O Parlamento Europeu está perto de votar um projeto de lei que visa aumentar os regresso de migrantes irregulares, incluindo a criação de centros de detenção fora da UE e buscas domiciliárias. A comissão LIBE aprovou uma versão do texto, com o apoio de grupos de direita, quebrando a maioria centrista tradicional.

O texto propõe detenção por até dois anos e permite buscas em residências para localizar pessoas com ordens de expulsão. O objetivo declarado é acelerar a aplicação de decisões de regresso entre os Estados-membros. O tema divide a maioria parlamentar.

Contexto e votação em comissão

A LIBE aprovou a versão apoiada por PPE, Conservadores, PfE e ESN, após falhas nas negociações com o grupo S&D e Renew. O texto passa agora ao plenário para votação, antes de negociações com Estados-membros.

Críticas e preocupações

Grupos de esquerda denunciam risco de violação de direitos e de medidas semelhantes a controles policiales disruptivos. Representantes de ONGs destacam falta de salvaguardas e de mecanismos independentes de monitorização.

Conteúdo do regulamento

O regulamento define o reconhecimento mútuo de decisões de regresso entre Estados-membros e autoriza buscas em residências ou locais relevantes. Criticam-se potenciais abusos sem quadro jurídico claro e sem necessidade de autorização judicial em alguns casos, segundo a oposição.

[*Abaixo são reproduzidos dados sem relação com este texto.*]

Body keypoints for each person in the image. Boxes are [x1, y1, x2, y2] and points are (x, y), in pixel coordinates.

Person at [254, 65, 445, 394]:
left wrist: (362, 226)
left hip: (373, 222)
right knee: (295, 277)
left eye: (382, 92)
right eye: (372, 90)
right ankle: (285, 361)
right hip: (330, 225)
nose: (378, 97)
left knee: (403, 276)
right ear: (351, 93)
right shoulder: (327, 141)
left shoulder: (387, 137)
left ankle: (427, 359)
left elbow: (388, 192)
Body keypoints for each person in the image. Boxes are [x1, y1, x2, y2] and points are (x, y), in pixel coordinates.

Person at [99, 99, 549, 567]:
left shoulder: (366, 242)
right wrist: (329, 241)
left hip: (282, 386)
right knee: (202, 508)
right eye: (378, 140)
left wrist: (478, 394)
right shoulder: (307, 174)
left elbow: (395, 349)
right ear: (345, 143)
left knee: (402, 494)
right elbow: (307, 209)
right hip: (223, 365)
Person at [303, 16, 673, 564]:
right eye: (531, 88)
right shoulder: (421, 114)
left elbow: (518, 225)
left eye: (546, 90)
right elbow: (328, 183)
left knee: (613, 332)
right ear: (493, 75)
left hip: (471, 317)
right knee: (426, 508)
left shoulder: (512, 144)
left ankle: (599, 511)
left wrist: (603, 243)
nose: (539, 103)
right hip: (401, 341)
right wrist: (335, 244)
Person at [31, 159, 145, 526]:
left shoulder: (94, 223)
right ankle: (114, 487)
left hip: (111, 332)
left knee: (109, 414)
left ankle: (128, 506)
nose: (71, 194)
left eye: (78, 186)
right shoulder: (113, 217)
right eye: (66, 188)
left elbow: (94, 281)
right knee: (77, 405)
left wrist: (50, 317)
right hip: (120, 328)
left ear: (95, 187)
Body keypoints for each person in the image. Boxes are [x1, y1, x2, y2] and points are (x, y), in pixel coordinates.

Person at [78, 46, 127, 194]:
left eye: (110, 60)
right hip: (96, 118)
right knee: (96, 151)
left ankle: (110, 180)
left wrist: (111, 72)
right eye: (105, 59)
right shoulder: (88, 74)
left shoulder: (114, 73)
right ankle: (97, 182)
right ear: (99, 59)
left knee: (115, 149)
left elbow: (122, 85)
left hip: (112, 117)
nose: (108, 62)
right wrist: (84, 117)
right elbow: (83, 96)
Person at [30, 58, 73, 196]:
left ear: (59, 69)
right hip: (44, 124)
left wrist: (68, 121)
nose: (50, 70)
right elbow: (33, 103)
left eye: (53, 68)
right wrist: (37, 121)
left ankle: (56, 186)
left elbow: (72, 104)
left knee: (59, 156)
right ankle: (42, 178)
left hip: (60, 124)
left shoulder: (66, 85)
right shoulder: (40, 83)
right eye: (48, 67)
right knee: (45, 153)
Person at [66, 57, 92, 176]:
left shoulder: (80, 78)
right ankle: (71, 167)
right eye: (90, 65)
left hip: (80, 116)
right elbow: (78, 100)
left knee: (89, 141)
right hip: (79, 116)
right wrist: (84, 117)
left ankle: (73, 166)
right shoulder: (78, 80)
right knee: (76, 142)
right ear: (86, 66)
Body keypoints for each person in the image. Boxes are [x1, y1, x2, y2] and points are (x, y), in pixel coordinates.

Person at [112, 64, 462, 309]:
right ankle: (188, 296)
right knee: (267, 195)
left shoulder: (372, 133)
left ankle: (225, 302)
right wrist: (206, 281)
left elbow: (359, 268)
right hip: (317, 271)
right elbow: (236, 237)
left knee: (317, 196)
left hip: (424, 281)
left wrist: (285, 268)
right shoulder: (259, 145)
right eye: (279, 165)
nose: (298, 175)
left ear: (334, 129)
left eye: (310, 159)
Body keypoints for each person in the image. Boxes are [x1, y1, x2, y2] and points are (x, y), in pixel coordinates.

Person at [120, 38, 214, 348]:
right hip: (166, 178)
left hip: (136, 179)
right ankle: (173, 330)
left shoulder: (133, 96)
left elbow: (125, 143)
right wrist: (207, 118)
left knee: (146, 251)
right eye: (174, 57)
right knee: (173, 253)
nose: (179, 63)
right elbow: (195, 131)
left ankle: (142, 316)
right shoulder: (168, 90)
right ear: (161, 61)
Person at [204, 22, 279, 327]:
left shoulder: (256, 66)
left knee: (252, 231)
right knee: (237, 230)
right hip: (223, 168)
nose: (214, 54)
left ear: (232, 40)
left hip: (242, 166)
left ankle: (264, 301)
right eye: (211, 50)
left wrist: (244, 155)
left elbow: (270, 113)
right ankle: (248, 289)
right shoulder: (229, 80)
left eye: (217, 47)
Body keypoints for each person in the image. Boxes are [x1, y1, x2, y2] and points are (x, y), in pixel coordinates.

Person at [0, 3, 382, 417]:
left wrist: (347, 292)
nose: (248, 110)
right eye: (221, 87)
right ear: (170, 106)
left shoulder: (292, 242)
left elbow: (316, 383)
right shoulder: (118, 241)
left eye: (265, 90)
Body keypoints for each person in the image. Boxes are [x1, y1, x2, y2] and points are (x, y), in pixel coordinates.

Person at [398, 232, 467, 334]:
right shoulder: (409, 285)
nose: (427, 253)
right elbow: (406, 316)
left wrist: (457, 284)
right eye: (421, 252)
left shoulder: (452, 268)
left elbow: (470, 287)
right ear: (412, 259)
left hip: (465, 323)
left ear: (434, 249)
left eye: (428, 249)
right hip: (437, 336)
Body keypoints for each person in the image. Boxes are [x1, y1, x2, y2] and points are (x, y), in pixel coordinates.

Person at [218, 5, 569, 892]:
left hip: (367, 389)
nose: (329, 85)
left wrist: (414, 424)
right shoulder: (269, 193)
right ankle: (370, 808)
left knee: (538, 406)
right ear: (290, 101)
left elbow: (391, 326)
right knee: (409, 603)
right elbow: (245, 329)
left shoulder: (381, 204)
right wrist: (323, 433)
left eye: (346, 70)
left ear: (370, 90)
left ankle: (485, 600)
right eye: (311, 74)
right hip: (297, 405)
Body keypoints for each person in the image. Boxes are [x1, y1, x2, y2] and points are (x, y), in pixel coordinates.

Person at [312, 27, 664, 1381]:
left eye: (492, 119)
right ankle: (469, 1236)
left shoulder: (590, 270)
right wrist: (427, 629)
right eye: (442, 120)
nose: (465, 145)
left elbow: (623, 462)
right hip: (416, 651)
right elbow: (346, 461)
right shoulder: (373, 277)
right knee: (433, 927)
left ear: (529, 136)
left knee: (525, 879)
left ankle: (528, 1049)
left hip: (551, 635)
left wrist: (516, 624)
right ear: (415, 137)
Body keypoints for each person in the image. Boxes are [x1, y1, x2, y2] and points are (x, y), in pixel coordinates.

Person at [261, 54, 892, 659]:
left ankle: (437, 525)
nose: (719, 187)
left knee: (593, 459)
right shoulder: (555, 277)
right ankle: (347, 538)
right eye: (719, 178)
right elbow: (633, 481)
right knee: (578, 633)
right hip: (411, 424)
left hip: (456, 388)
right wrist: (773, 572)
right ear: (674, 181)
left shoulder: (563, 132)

Centros de detenção fora da UE

O texto contempla centros de detenção fora da UE, criados ao abrigo de acordos com países terceiros. Esses polos podem funcionar como locais de trânsito ou de permanência temporária, levantando questões sobre direitos fundamentais e salvaguardas.

Ponto de controlo e supervisão

A versão final elimina um organismo independente para vigiar os acordos com países terceiros, deixando a responsabilidade aos Estados-membros. Autores do projeto defendem que a supervisão é suficiente a nível nacional, com monitorização variável.

Próximos passos

Depois da aprovação na comissão, o plenário do Parlamento vota o texto. Se aprovado, as negociações com as autoridades nacionais avançam, com eventual entrada em vigor nos próximos meses. As diferenças entre posições são consideradas moderadas.